## WORK INSTRUCTIONS
[1] In the article on cobia fishing, what have the cobia in the Keppels had their guts full of this year?
[2] Summarize the article on cobia fishing in two sentences.

## EXTRACT PROVIDED
━━━━━━

Cobia on the loose
  |  First Published: November 2003

I WAS driving along the main street of Yeppoon recently when I glanced over and saw at leased 20 tinnies at Stevenson's Rocks. Then, looking back to Bluff Rocks there was another bunch of tinnies. It could only mean one thing: doggies at our doorstep! Hopefully we’re in for a bumper season this year.

At this time of year we’re blessed with an abundance of species, and doggies happen to come in closer than most. Where else can you put your boat in less than 100m from the local council chambers and catch mackerel at two or three reliable spots within another couple of hundred metres? Spotted and Spanish mackerel can also come in this close here, but usually they are out a little wider. When the ribbonies were on a month ago these two spots produced more than their share of future mackerel baits.

Around this time of year cobia (black king) start to build in numbers in close to the islands of the Keppels. Outer Rock can be as good a spot as you will find anywhere. In previous years from October to January we’ve landed some exceptional cobes when fishing for Spanish mackerel. Trolling, jigging or floating a pillie out the back, and even fishing close to the bottom for reefies, can yield cobia. This year, more than in other years, the cobia in the Keppels have had guts full of small reef crabs. The fish feed at varied depths depending on their prime source of food at that particular time or spot. They can search the bottom for crabs and suchlike or smash a gar or a pilchard on the surface.

We have caught cobia at Barren Island trolling and not often down deep. At Outer Rock the results have come on Flashas and Taipans, and while fishing the rubble patches out the back of the main islands nothing worked as well as some of those small reef crabs. The hardest part of scoring a cobia on small live crabs is getting the crabs in the first place and then getting them to the cobia through everything else that eats crabs. We often chase cobia when blooding a new fisherman, once they land a fish generally upwards of 12kg that can take more than 15 minutes of hard fought action, they are hooked as well as any cobia.

Cobia are right up there with the best fighters. They can come to the boat green and just when you think “How easy is this?” they turn around and strip the gears of mediocre reels. Your fishing gear needs to be at least half decent to catch cobia. If you’re not certain how good your gear is, after you land one middleweight beast you’ll know for sure. Cobia group with other cobia roughly the same size, and it’s uncommon for the fish to be more than a kilo or two different from others landed in that session.

━━━━━━

## Collected data
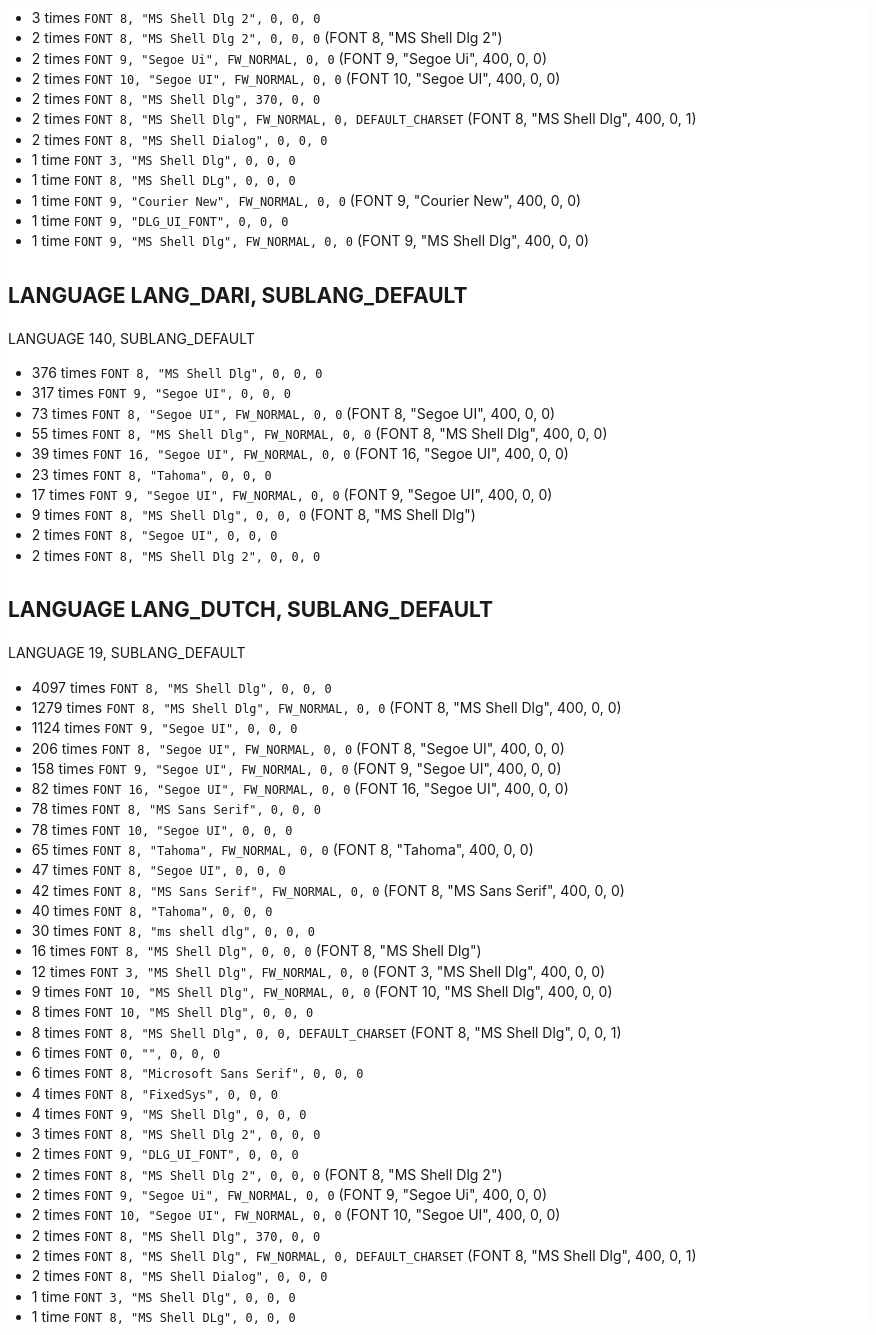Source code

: - 3 times `FONT 8, "MS Shell Dlg 2", 0, 0, 0`
- 2 times `FONT 8, "MS Shell Dlg 2", 0, 0, 0` (FONT 8, "MS Shell Dlg 2")
- 2 times `FONT 9, "Segoe Ui", FW_NORMAL, 0, 0` (FONT 9, "Segoe Ui", 400, 0, 0)
- 2 times `FONT 10, "Segoe UI", FW_NORMAL, 0, 0` (FONT 10, "Segoe UI", 400, 0, 0)
- 2 times `FONT 8, "MS Shell Dlg", 370, 0, 0`
- 2 times `FONT 8, "MS Shell Dlg", FW_NORMAL, 0, DEFAULT_CHARSET` (FONT 8, "MS Shell Dlg", 400, 0, 1)
- 2 times `FONT 8, "MS Shell Dialog", 0, 0, 0`
- 1 time `FONT 3, "MS Shell Dlg", 0, 0, 0`
- 1 time `FONT 8, "MS Shell DLg", 0, 0, 0`
- 1 time `FONT 9, "Courier New", FW_NORMAL, 0, 0` (FONT 9, "Courier New", 400, 0, 0)
- 1 time `FONT 9, "DLG_UI_FONT", 0, 0, 0`
- 1 time `FONT 9, "MS Shell Dlg", FW_NORMAL, 0, 0` (FONT 9, "MS Shell Dlg", 400, 0, 0)

## LANGUAGE LANG_DARI, SUBLANG_DEFAULT
LANGUAGE 140, SUBLANG_DEFAULT
- 376 times `FONT 8, "MS Shell Dlg", 0, 0, 0`
- 317 times `FONT 9, "Segoe UI", 0, 0, 0`
- 73 times `FONT 8, "Segoe UI", FW_NORMAL, 0, 0` (FONT 8, "Segoe UI", 400, 0, 0)
- 55 times `FONT 8, "MS Shell Dlg", FW_NORMAL, 0, 0` (FONT 8, "MS Shell Dlg", 400, 0, 0)
- 39 times `FONT 16, "Segoe UI", FW_NORMAL, 0, 0` (FONT 16, "Segoe UI", 400, 0, 0)
- 23 times `FONT 8, "Tahoma", 0, 0, 0`
- 17 times `FONT 9, "Segoe UI", FW_NORMAL, 0, 0` (FONT 9, "Segoe UI", 400, 0, 0)
- 9 times `FONT 8, "MS Shell Dlg", 0, 0, 0` (FONT 8, "MS Shell Dlg")
- 2 times `FONT 8, "Segoe UI", 0, 0, 0`
- 2 times `FONT 8, "MS Shell Dlg 2", 0, 0, 0`

## LANGUAGE LANG_DUTCH, SUBLANG_DEFAULT
LANGUAGE 19, SUBLANG_DEFAULT
- 4097 times `FONT 8, "MS Shell Dlg", 0, 0, 0`
- 1279 times `FONT 8, "MS Shell Dlg", FW_NORMAL, 0, 0` (FONT 8, "MS Shell Dlg", 400, 0, 0)
- 1124 times `FONT 9, "Segoe UI", 0, 0, 0`
- 206 times `FONT 8, "Segoe UI", FW_NORMAL, 0, 0` (FONT 8, "Segoe UI", 400, 0, 0)
- 158 times `FONT 9, "Segoe UI", FW_NORMAL, 0, 0` (FONT 9, "Segoe UI", 400, 0, 0)
- 82 times `FONT 16, "Segoe UI", FW_NORMAL, 0, 0` (FONT 16, "Segoe UI", 400, 0, 0)
- 78 times `FONT 8, "MS Sans Serif", 0, 0, 0`
- 78 times `FONT 10, "Segoe UI", 0, 0, 0`
- 65 times `FONT 8, "Tahoma", FW_NORMAL, 0, 0` (FONT 8, "Tahoma", 400, 0, 0)
- 47 times `FONT 8, "Segoe UI", 0, 0, 0`
- 42 times `FONT 8, "MS Sans Serif", FW_NORMAL, 0, 0` (FONT 8, "MS Sans Serif", 400, 0, 0)
- 40 times `FONT 8, "Tahoma", 0, 0, 0`
- 30 times `FONT 8, "ms shell dlg", 0, 0, 0`
- 16 times `FONT 8, "MS Shell Dlg", 0, 0, 0` (FONT 8, "MS Shell Dlg")
- 12 times `FONT 3, "MS Shell Dlg", FW_NORMAL, 0, 0` (FONT 3, "MS Shell Dlg", 400, 0, 0)
- 9 times `FONT 10, "MS Shell Dlg", FW_NORMAL, 0, 0` (FONT 10, "MS Shell Dlg", 400, 0, 0)
- 8 times `FONT 10, "MS Shell Dlg", 0, 0, 0`
- 8 times `FONT 8, "MS Shell Dlg", 0, 0, DEFAULT_CHARSET` (FONT 8, "MS Shell Dlg", 0, 0, 1)
- 6 times `FONT 0, "", 0, 0, 0`
- 6 times `FONT 8, "Microsoft Sans Serif", 0, 0, 0`
- 4 times `FONT 8, "FixedSys", 0, 0, 0`
- 4 times `FONT 9, "MS Shell Dlg", 0, 0, 0`
- 3 times `FONT 8, "MS Shell Dlg 2", 0, 0, 0`
- 2 times `FONT 9, "DLG_UI_FONT", 0, 0, 0`
- 2 times `FONT 8, "MS Shell Dlg 2", 0, 0, 0` (FONT 8, "MS Shell Dlg 2")
- 2 times `FONT 9, "Segoe Ui", FW_NORMAL, 0, 0` (FONT 9, "Segoe Ui", 400, 0, 0)
- 2 times `FONT 10, "Segoe UI", FW_NORMAL, 0, 0` (FONT 10, "Segoe UI", 400, 0, 0)
- 2 times `FONT 8, "MS Shell Dlg", 370, 0, 0`
- 2 times `FONT 8, "MS Shell Dlg", FW_NORMAL, 0, DEFAULT_CHARSET` (FONT 8, "MS Shell Dlg", 400, 0, 1)
- 2 times `FONT 8, "MS Shell Dialog", 0, 0, 0`
- 1 time `FONT 3, "MS Shell Dlg", 0, 0, 0`
- 1 time `FONT 8, "MS Shell DLg", 0, 0, 0`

━━━━━━

## SOLVED TASKS
[1] Small reef crabs.

[2] Around this time of year, mackerel come close to shore at Yeppoon, and cobia build in numbers near the islands of the Keppels, where trolling, jigging, floating a pillie or fishing near the bottom can all yield them. Cobia are among the best fighters and need at least half-decent gear, and they group with other cobia of roughly the same size.